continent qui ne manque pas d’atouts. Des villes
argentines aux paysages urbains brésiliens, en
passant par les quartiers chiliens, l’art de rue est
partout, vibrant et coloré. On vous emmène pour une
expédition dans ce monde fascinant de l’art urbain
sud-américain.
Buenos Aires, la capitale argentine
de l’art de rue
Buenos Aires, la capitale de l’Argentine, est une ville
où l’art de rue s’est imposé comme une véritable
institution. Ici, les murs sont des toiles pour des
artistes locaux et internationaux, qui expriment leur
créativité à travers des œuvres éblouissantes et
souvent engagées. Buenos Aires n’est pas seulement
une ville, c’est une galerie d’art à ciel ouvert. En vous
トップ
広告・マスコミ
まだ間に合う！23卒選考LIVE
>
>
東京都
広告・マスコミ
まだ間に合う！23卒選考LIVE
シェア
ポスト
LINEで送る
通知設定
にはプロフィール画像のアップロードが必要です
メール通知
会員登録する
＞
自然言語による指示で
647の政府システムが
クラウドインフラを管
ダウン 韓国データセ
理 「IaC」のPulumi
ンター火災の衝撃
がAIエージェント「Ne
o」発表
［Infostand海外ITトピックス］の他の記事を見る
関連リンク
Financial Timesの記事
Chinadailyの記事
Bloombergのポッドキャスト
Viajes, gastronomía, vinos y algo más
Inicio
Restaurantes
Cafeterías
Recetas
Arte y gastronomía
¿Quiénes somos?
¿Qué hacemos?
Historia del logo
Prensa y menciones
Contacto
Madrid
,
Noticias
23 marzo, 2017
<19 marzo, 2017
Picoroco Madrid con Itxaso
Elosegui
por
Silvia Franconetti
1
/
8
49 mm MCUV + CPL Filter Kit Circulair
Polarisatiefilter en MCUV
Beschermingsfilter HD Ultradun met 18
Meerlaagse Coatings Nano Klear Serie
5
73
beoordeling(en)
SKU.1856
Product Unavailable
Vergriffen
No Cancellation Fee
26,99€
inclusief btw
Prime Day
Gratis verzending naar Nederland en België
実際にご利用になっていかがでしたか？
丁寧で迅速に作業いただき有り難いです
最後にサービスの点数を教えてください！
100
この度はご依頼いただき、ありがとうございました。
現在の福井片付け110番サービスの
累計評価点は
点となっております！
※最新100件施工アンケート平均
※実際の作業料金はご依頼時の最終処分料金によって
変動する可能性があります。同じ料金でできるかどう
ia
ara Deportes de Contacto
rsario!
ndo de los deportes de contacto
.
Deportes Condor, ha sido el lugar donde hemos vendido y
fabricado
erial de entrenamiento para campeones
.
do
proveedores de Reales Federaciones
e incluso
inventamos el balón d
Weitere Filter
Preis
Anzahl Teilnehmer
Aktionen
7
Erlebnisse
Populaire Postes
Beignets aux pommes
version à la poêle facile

▶ About this task: Rewrite the items, changing each "Buenos Aires" to "Montevideo" and keeping all other text the same.

▶ Solution to the exercise:
continent qui ne manque pas d’atouts. Des villes
argentines aux paysages urbains brésiliens, en
passant par les quartiers chiliens, l’art de rue est
partout, vibrant et coloré. On vous emmène pour une
expédition dans ce monde fascinant de l’art urbain
sud-américain.
Montevideo, la capitale argentine
de l’art de rue
Montevideo, la capitale de l’Argentine, est une ville
où l’art de rue s’est imposé comme une véritable
institution. Ici, les murs sont des toiles pour des
artistes locaux et internationaux, qui expriment leur
créativité à travers des œuvres éblouissantes et
souvent engagées. Montevideo n’est pas seulement
une ville, c’est une galerie d’art à ciel ouvert. En vous
トップ
広告・マスコミ
まだ間に合う！23卒選考LIVE
>
>
東京都
広告・マスコミ
まだ間に合う！23卒選考LIVE
シェア
ポスト
LINEで送る
通知設定
にはプロフィール画像のアップロードが必要です
メール通知
会員登録する
＞
自然言語による指示で
647の政府システムが
クラウドインフラを管
ダウン 韓国データセ
理 「IaC」のPulumi
ンター火災の衝撃
がAIエージェント「Ne
o」発表
［Infostand海外ITトピックス］の他の記事を見る
関連リンク
Financial Timesの記事
Chinadailyの記事
Bloombergのポッドキャスト
Viajes, gastronomía, vinos y algo más
Inicio
Restaurantes
Cafeterías
Recetas
Arte y gastronomía
¿Quiénes somos?
¿Qué hacemos?
Historia del logo
Prensa y menciones
Contacto
Madrid
,
Noticias
23 marzo, 2017
<19 marzo, 2017
Picoroco Madrid con Itxaso
Elosegui
por
Silvia Franconetti
1
/
8
49 mm MCUV + CPL Filter Kit Circulair
Polarisatiefilter en MCUV
Beschermingsfilter HD Ultradun met 18
Meerlaagse Coatings Nano Klear Serie
5
73
beoordeling(en)
SKU.1856
Product Unavailable
Vergriffen
No Cancellation Fee
26,99€
inclusief btw
Prime Day
Gratis verzending naar Nederland en België
実際にご利用になっていかがでしたか？
丁寧で迅速に作業いただき有り難いです
最後にサービスの点数を教えてください！
100
この度はご依頼いただき、ありがとうございました。
現在の福井片付け110番サービスの
累計評価点は
点となっております！
※最新100件施工アンケート平均
※実際の作業料金はご依頼時の最終処分料金によって
変動する可能性があります。同じ料金でできるかどう
ia
ara Deportes de Contacto
rsario!
ndo de los deportes de contacto
.
Deportes Condor, ha sido el lugar donde hemos vendido y
fabricado
erial de entrenamiento para campeones
.
do
proveedores de Reales Federaciones
e incluso
inventamos el balón d
Weitere Filter
Preis
Anzahl Teilnehmer
Aktionen
7
Erlebnisse
Populaire Postes
Beignets aux pommes
version à la poêle facile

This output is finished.